Does anyone know what happened to Renne Toney???Wasn't she Ms Olympia?


----------



## Witchblade (Aug 12, 2007)

Foreman?


----------



## vortrit (Aug 12, 2007)

Witchblade said:


> Foreman?




Of course it's Foreman. Who else would be obsessed with Renne Toney?


----------



## DAVIDBLACK (Aug 12, 2007)

I take you guys are not Renne Toney's Fans


----------



## min0 lee (Aug 12, 2007)

I think he looks great.


----------



## DAVIDBLACK (Aug 12, 2007)

OK, we all no she is woman...Let's still give her props for hard work and dedication!!!


----------



## min0 lee (Aug 13, 2007)

DAVIDBLACK said:


> OK, we all no she is woman...Let's still give her props for hard work and dedication!!!


That ain't no woman!
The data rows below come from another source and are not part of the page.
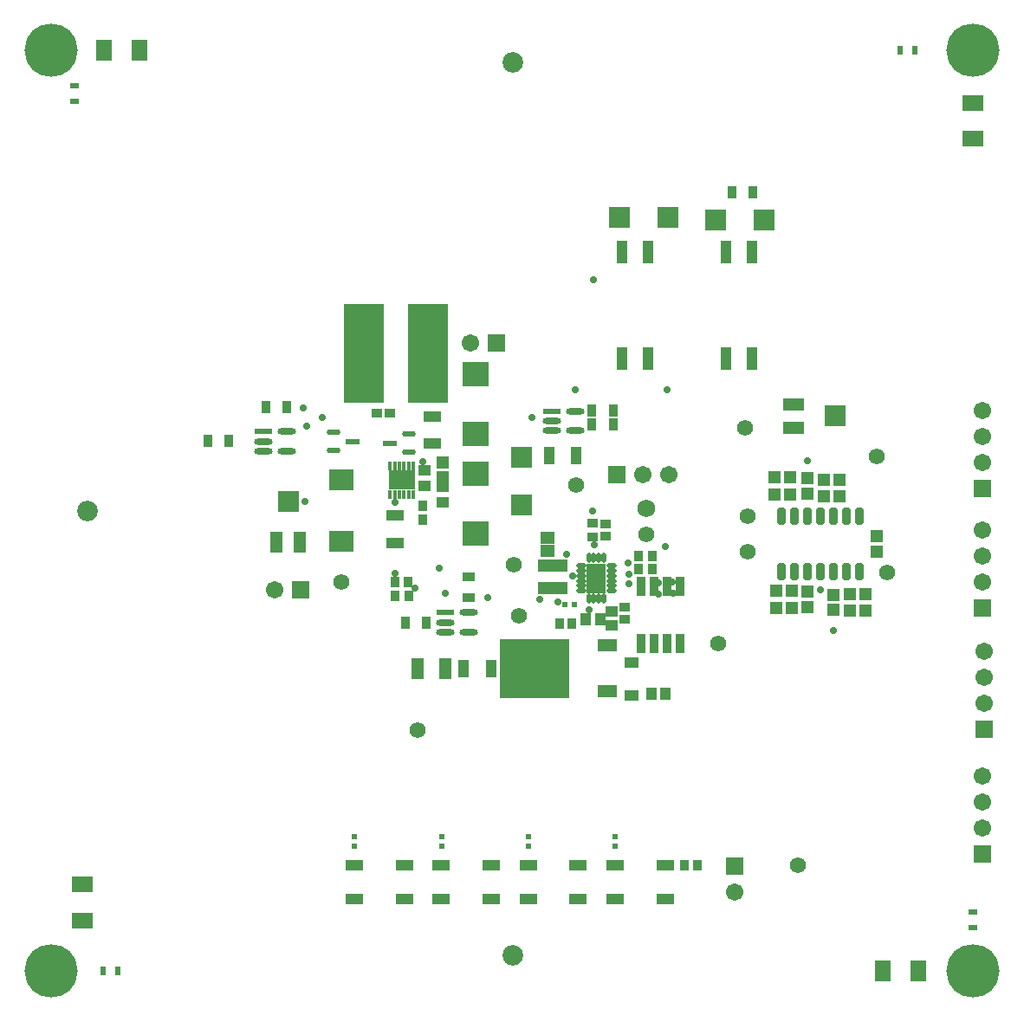
<source format=gts>
G04*
G04 #@! TF.GenerationSoftware,Altium Limited,Altium Designer,22.2.1 (43)*
G04*
G04 Layer_Color=8388736*
%FSLAX44Y44*%
%MOMM*%
G71*
G04*
G04 #@! TF.SameCoordinates,09C73F61-2481-4693-A516-3075C6E7F38E*
G04*
G04*
G04 #@! TF.FilePolarity,Negative*
G04*
G01*
G75*
%ADD16R,0.9562X1.2062*%
%ADD18R,0.5500X0.5000*%
%ADD19R,1.8052X0.6121*%
G04:AMPARAMS|DCode=20|XSize=1.8052mm|YSize=0.6121mm|CornerRadius=0.3061mm|HoleSize=0mm|Usage=FLASHONLY|Rotation=0.000|XOffset=0mm|YOffset=0mm|HoleType=Round|Shape=RoundedRectangle|*
%AMROUNDEDRECTD20*
21,1,1.8052,0.0000,0,0,0.0*
21,1,1.1931,0.6121,0,0,0.0*
1,1,0.6121,0.5966,0.0000*
1,1,0.6121,-0.5966,0.0000*
1,1,0.6121,-0.5966,0.0000*
1,1,0.6121,0.5966,0.0000*
%
%ADD20ROUNDEDRECTD20*%
%ADD33R,2.0000X2.0000*%
%ADD34R,1.3000X2.0000*%
%ADD42R,1.1430X2.0320*%
G04:AMPARAMS|DCode=44|XSize=1.3587mm|YSize=0.5868mm|CornerRadius=0.2934mm|HoleSize=0mm|Usage=FLASHONLY|Rotation=180.000|XOffset=0mm|YOffset=0mm|HoleType=Round|Shape=RoundedRectangle|*
%AMROUNDEDRECTD44*
21,1,1.3587,0.0000,0,0,180.0*
21,1,0.7719,0.5868,0,0,180.0*
1,1,0.5868,-0.3859,0.0000*
1,1,0.5868,0.3859,0.0000*
1,1,0.5868,0.3859,0.0000*
1,1,0.5868,-0.3859,0.0000*
%
%ADD44ROUNDEDRECTD44*%
%ADD45R,1.3587X0.5868*%
%ADD46R,1.2062X0.9562*%
%ADD47R,1.3562X1.1781*%
%ADD48R,0.9121X1.1311*%
%ADD49R,2.3300X1.9900*%
%ADD50R,2.1300X1.9900*%
%ADD52R,1.1311X0.9121*%
%ADD53R,1.0000X2.3000*%
%ADD56R,1.6030X2.1062*%
%ADD57R,0.9000X0.5000*%
%ADD58R,0.5000X0.9000*%
%ADD59R,2.1062X1.6030*%
%ADD60R,2.0000X2.0000*%
%ADD61R,2.0000X1.3000*%
%ADD62R,1.9900X2.1300*%
%ADD64R,0.5000X0.5500*%
%ADD65R,0.9032X1.0532*%
%ADD66O,1.0032X0.5032*%
%ADD67O,0.5032X1.0032*%
%ADD68R,1.8532X2.8532*%
%ADD69R,0.4532X0.9032*%
%ADD70R,2.5832X1.8532*%
%ADD71R,1.0532X0.9032*%
%ADD72R,1.1032X1.2532*%
%ADD73R,1.2532X1.1032*%
%ADD74R,1.0532X0.9532*%
%ADD75R,0.9532X1.0532*%
%ADD76R,1.1032X1.7532*%
%ADD77R,1.2032X1.0032*%
%ADD78R,1.1532X1.1532*%
%ADD79R,1.7532X1.1032*%
%ADD80R,0.8532X1.9532*%
%ADD81R,1.9532X1.1532*%
%ADD82R,6.8032X5.8032*%
%ADD83R,2.9032X1.2032*%
%ADD84R,3.9532X9.7032*%
%ADD85R,1.4232X1.1132*%
%ADD86R,2.5532X2.4032*%
%ADD87R,1.7032X1.1032*%
G04:AMPARAMS|DCode=88|XSize=0.8032mm|YSize=1.6532mm|CornerRadius=0.1526mm|HoleSize=0mm|Usage=FLASHONLY|Rotation=180.000|XOffset=0mm|YOffset=0mm|HoleType=Round|Shape=RoundedRectangle|*
%AMROUNDEDRECTD88*
21,1,0.8032,1.3480,0,0,180.0*
21,1,0.4980,1.6532,0,0,180.0*
1,1,0.3052,-0.2490,0.6740*
1,1,0.3052,0.2490,0.6740*
1,1,0.3052,0.2490,-0.6740*
1,1,0.3052,-0.2490,-0.6740*
%
%ADD88ROUNDEDRECTD88*%
%ADD89C,2.0160*%
%ADD90R,1.1532X1.1532*%
%ADD91C,1.7272*%
%ADD92C,1.5700*%
%ADD93C,1.7032*%
%ADD94R,1.7032X1.7032*%
%ADD95R,1.7032X1.7032*%
%ADD96C,5.2032*%
%ADD97C,0.7032*%
D16*
X279250Y601000D02*
D03*
X258750D02*
D03*
X222942Y568004D02*
D03*
X202442D02*
D03*
X577750Y584000D02*
D03*
X598250D02*
D03*
X416000Y390800D02*
D03*
X395500D02*
D03*
X577750Y598000D02*
D03*
X598250D02*
D03*
X735000Y811000D02*
D03*
X714500D02*
D03*
D18*
X550810Y408492D02*
D03*
X560310D02*
D03*
D19*
X433995Y400300D02*
D03*
X538495Y597500D02*
D03*
X256219Y577230D02*
D03*
D20*
X433995Y390800D02*
D03*
Y381300D02*
D03*
X457005D02*
D03*
Y400300D02*
D03*
X538495Y588000D02*
D03*
Y578500D02*
D03*
X561505D02*
D03*
Y597500D02*
D03*
X256219Y567730D02*
D03*
Y558230D02*
D03*
X279228D02*
D03*
Y577230D02*
D03*
D33*
X281000Y509000D02*
D03*
D34*
X292500Y469000D02*
D03*
X269500D02*
D03*
D42*
X407665Y346000D02*
D03*
X434335D02*
D03*
D44*
X399000Y557000D02*
D03*
Y575300D02*
D03*
X325000Y577000D02*
D03*
Y558700D02*
D03*
D45*
X380466Y566150D02*
D03*
X343534Y567850D02*
D03*
D46*
X457000Y414750D02*
D03*
Y435250D02*
D03*
D47*
X534000Y460359D02*
D03*
Y473641D02*
D03*
D48*
X412000Y491595D02*
D03*
Y504405D02*
D03*
D49*
X333000Y530100D02*
D03*
Y469900D02*
D03*
D50*
X509000Y505400D02*
D03*
Y552600D02*
D03*
D52*
X367595Y595000D02*
D03*
X380405D02*
D03*
D53*
X708550Y648950D02*
D03*
X733950D02*
D03*
X632350D02*
D03*
X606950D02*
D03*
Y753050D02*
D03*
X632350D02*
D03*
X708550D02*
D03*
X733950D02*
D03*
D56*
X861494Y50000D02*
D03*
X896506D02*
D03*
X135506Y950000D02*
D03*
X100494D02*
D03*
D57*
X950000Y92500D02*
D03*
Y107500D02*
D03*
X72000Y915500D02*
D03*
Y900500D02*
D03*
D58*
X893500Y950000D02*
D03*
X878500D02*
D03*
X99500Y50000D02*
D03*
X114500D02*
D03*
D59*
X950000Y863494D02*
D03*
X950000Y898506D02*
D03*
X80000Y134506D02*
D03*
Y99494D02*
D03*
D60*
X815000Y592500D02*
D03*
D61*
X775000Y581000D02*
D03*
Y604000D02*
D03*
D62*
X651740Y786984D02*
D03*
X604540D02*
D03*
X698400Y784000D02*
D03*
X745600D02*
D03*
D64*
X345118Y181641D02*
D03*
Y172141D02*
D03*
X430545Y181641D02*
D03*
Y172141D02*
D03*
X515493Y181641D02*
D03*
Y172141D02*
D03*
X600250Y181641D02*
D03*
Y172141D02*
D03*
D65*
X545750Y390000D02*
D03*
X558250D02*
D03*
X680817Y153241D02*
D03*
X668317D02*
D03*
D66*
X597000Y421500D02*
D03*
Y426500D02*
D03*
Y431500D02*
D03*
Y436500D02*
D03*
Y441500D02*
D03*
Y446500D02*
D03*
X567000D02*
D03*
Y441500D02*
D03*
Y436500D02*
D03*
Y431500D02*
D03*
Y426500D02*
D03*
Y421500D02*
D03*
D67*
X589500Y454000D02*
D03*
X584500D02*
D03*
X579500D02*
D03*
X574500D02*
D03*
Y414000D02*
D03*
X579500D02*
D03*
X584500D02*
D03*
X589500D02*
D03*
D68*
X582000Y434000D02*
D03*
D69*
X380500Y516000D02*
D03*
X385000D02*
D03*
X389500D02*
D03*
X394000D02*
D03*
X398500D02*
D03*
X403000D02*
D03*
X380500Y544000D02*
D03*
X385000D02*
D03*
X389500D02*
D03*
X394000D02*
D03*
X398500D02*
D03*
X403000D02*
D03*
D70*
X391750Y530000D02*
D03*
D71*
X591250Y474750D02*
D03*
Y487250D02*
D03*
X609500Y406050D02*
D03*
Y393550D02*
D03*
D72*
X585750Y393800D02*
D03*
X571250D02*
D03*
X635500Y321000D02*
D03*
X649000D02*
D03*
D73*
X597000Y388000D02*
D03*
Y401500D02*
D03*
D74*
X578250Y487500D02*
D03*
Y474500D02*
D03*
D75*
X636500Y456000D02*
D03*
X623500D02*
D03*
X636500Y443000D02*
D03*
X623500D02*
D03*
X398500Y417000D02*
D03*
X385500D02*
D03*
X398354Y430431D02*
D03*
X385354D02*
D03*
D76*
X479000Y346000D02*
D03*
X452500D02*
D03*
X562250Y554000D02*
D03*
X535750D02*
D03*
D77*
X432000Y508000D02*
D03*
Y523000D02*
D03*
X414000Y524500D02*
D03*
Y539500D02*
D03*
D78*
X432000Y532500D02*
D03*
Y547500D02*
D03*
X788000Y531500D02*
D03*
Y516500D02*
D03*
Y406000D02*
D03*
Y421000D02*
D03*
X813842Y402795D02*
D03*
Y417795D02*
D03*
X856000Y475000D02*
D03*
Y460000D02*
D03*
D79*
X422000Y565750D02*
D03*
Y592250D02*
D03*
X385000Y495250D02*
D03*
Y468750D02*
D03*
D80*
X663700Y426000D02*
D03*
X651000D02*
D03*
X638300D02*
D03*
X625600D02*
D03*
X663700Y370000D02*
D03*
X651000D02*
D03*
X638300D02*
D03*
X625600D02*
D03*
D81*
X592500Y323200D02*
D03*
Y368800D02*
D03*
D82*
X521500Y346000D02*
D03*
D83*
X539000Y424000D02*
D03*
Y446000D02*
D03*
D84*
X417250Y654000D02*
D03*
X354750D02*
D03*
D85*
X616000Y351700D02*
D03*
Y319000D02*
D03*
D86*
X464000Y633500D02*
D03*
Y575000D02*
D03*
Y477500D02*
D03*
Y536000D02*
D03*
D87*
X394616Y153223D02*
D03*
Y120224D02*
D03*
X345616D02*
D03*
Y153223D02*
D03*
X479431D02*
D03*
Y120224D02*
D03*
X430431D02*
D03*
Y153223D02*
D03*
X564246D02*
D03*
Y120224D02*
D03*
X515246D02*
D03*
Y153223D02*
D03*
X649061D02*
D03*
Y120224D02*
D03*
X600061D02*
D03*
Y153223D02*
D03*
D88*
X839100Y495000D02*
D03*
X826400D02*
D03*
X813700D02*
D03*
X801000D02*
D03*
X788300D02*
D03*
X775600D02*
D03*
X762900D02*
D03*
X839100Y440500D02*
D03*
X826400D02*
D03*
X813700D02*
D03*
X801000D02*
D03*
X788300D02*
D03*
X775600D02*
D03*
X762900D02*
D03*
D89*
X500000Y64984D02*
D03*
Y938000D02*
D03*
X85000Y500000D02*
D03*
D90*
X819500Y514500D02*
D03*
X804500D02*
D03*
X819500Y530500D02*
D03*
X804500D02*
D03*
X756256Y532808D02*
D03*
X771256D02*
D03*
X771000Y515500D02*
D03*
X756000D02*
D03*
X758000Y404500D02*
D03*
X773000D02*
D03*
Y421500D02*
D03*
X758000D02*
D03*
X845000Y402500D02*
D03*
X830000D02*
D03*
Y418500D02*
D03*
X845000D02*
D03*
D91*
X631000Y502000D02*
D03*
D92*
Y477000D02*
D03*
X506000Y397000D02*
D03*
X407111Y285356D02*
D03*
X501000Y447000D02*
D03*
X701000Y370000D02*
D03*
X333000Y430000D02*
D03*
X562000Y525000D02*
D03*
X778728Y153241D02*
D03*
X730000Y495000D02*
D03*
Y460229D02*
D03*
X727000Y581000D02*
D03*
X856000Y552800D02*
D03*
X866000Y440000D02*
D03*
D93*
X717000Y127600D02*
D03*
X959239Y189899D02*
D03*
Y215299D02*
D03*
Y240699D02*
D03*
X961000Y311600D02*
D03*
Y337000D02*
D03*
Y362400D02*
D03*
X959239Y429900D02*
D03*
Y455300D02*
D03*
Y480700D02*
D03*
X959239Y546850D02*
D03*
Y572250D02*
D03*
Y597650D02*
D03*
X652400Y535000D02*
D03*
X627000D02*
D03*
X267900Y422981D02*
D03*
X458600Y664000D02*
D03*
D94*
X717000Y153000D02*
D03*
X959239Y164499D02*
D03*
X961000Y286200D02*
D03*
X959239Y404500D02*
D03*
X959239Y521450D02*
D03*
D95*
X601600Y535000D02*
D03*
X293300Y422981D02*
D03*
X484000Y664000D02*
D03*
D96*
X950000Y50000D02*
D03*
Y950000D02*
D03*
X49000Y50000D02*
D03*
X49000Y950000D02*
D03*
D97*
X649000Y465000D02*
D03*
X614000Y438000D02*
D03*
X613000Y448646D02*
D03*
X295170Y600373D02*
D03*
X544000Y410899D02*
D03*
X527000Y413000D02*
D03*
X657000Y419000D02*
D03*
X656000Y430000D02*
D03*
X643000Y429500D02*
D03*
Y418500D02*
D03*
X559000Y436500D02*
D03*
X575010Y402987D02*
D03*
X614000Y428250D02*
D03*
X597000Y401500D02*
D03*
X297000Y509000D02*
D03*
X385000Y508000D02*
D03*
X582000Y428500D02*
D03*
Y439500D02*
D03*
X386750Y525000D02*
D03*
Y535000D02*
D03*
X396750Y525000D02*
D03*
Y535000D02*
D03*
X561000Y618000D02*
D03*
X428000Y444000D02*
D03*
X519000Y591000D02*
D03*
X788000Y549000D02*
D03*
X579667Y466795D02*
D03*
X476010Y415129D02*
D03*
X398354Y430431D02*
D03*
X405000Y424000D02*
D03*
X385000Y439000D02*
D03*
X412000Y548000D02*
D03*
X579000Y726000D02*
D03*
X651000Y618000D02*
D03*
X553000Y457000D02*
D03*
X433995Y419005D02*
D03*
X578469Y499326D02*
D03*
X801000Y423000D02*
D03*
X814000Y383000D02*
D03*
X299000Y583000D02*
D03*
X314000Y591000D02*
D03*
M02*

</source>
It's a man, man!


----------



## Gordo (Aug 13, 2007)

YouTube Video


----------



## vortrit (Aug 13, 2007)

Gordo said:


> YouTube Video




I almost chocked to death on a piece of sprouted grain bread over that.

You're a bad man...


----------



## DAVIDBLACK (Aug 13, 2007)

OK....OK.. Let's be kind!!! I think she should be be given credit for hardwork...But the orginal question was is she still competing????


----------



## vortrit (Aug 13, 2007)

DAVIDBLACK said:


> OK....OK.. Let's be kind!!! I think she should be be given credit for hardwork...But the orginal question was is she still competing????



From her website: "Renne' will not be competing at the Atlantic States due to an injury!"

Dude, if you ever get the internet check out her website.


----------